Aside from indebtedness, the Virgin Islands is grappling with similar economic and demographic trends as its beleaguered Caribbean commonwealth counterpart.
The Virgin Islands’s real gross domestic product dropped in each of four years through 2014, according to data from the Bureau of Economic Analysis. Like Puerto Rico’s, its contraction has been exaggerated by migration as residents leave in search of jobs. The Virgin Islands’s population is down 10 percent from its 2008 peak, according to BEA data, and the unemployment rate is 11.1 percent.

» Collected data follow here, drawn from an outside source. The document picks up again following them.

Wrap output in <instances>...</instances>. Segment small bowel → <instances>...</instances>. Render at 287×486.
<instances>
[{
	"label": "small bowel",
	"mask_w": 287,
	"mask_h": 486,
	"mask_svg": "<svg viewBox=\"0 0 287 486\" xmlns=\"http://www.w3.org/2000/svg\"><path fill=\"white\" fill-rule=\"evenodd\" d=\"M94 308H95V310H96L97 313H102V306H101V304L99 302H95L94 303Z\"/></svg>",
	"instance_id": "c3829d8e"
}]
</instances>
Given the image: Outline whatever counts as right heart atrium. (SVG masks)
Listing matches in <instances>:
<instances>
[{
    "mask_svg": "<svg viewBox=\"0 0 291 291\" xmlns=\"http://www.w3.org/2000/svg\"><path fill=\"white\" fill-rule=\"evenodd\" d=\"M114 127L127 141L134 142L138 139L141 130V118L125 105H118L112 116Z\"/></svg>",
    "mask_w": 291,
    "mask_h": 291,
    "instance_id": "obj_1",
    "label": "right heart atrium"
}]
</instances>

The Department of Interior said in a September 2011 report that the Virgin Islands’s pension plan may be unable to pay what it promised to pay by 2025 — though a measure passed last year could delay that for a few years.
Mapp, who’s unaffiliated with a political party, said in his first budget message a year ago that the territory’s general fund revenue hasn’t been enough to cover expenses for the past two decades. The island may end this year in deficit as well.

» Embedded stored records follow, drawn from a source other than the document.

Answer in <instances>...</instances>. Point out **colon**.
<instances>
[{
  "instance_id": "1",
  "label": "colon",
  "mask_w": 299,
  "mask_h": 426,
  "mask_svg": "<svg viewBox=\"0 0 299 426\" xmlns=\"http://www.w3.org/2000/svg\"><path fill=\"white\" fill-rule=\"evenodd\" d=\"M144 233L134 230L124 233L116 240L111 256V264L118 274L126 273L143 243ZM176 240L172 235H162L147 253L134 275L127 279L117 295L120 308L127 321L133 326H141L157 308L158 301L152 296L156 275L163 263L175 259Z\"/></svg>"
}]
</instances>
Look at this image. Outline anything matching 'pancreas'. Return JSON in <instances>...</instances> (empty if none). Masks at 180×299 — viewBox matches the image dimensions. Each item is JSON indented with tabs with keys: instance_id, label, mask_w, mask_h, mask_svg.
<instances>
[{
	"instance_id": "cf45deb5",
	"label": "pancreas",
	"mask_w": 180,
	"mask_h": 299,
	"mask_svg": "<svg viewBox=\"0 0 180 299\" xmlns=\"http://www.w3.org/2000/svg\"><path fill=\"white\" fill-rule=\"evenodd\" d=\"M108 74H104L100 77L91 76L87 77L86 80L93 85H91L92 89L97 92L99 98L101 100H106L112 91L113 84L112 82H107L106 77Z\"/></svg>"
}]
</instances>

Yet he says the Virgin Islands “have no financial issues close to or mirroring those of Puerto Rico.”
“We’re in a precarious situation — we have an enormous budget deficit and we’ve been struggling with that for quite some time,” Plaskett said. “Should we be using bonds for operating costs? I have always argued no, but it’s a necessity because Congress has not done its responsibility to give economic tools and support to the territories to be able to grow their own economies.”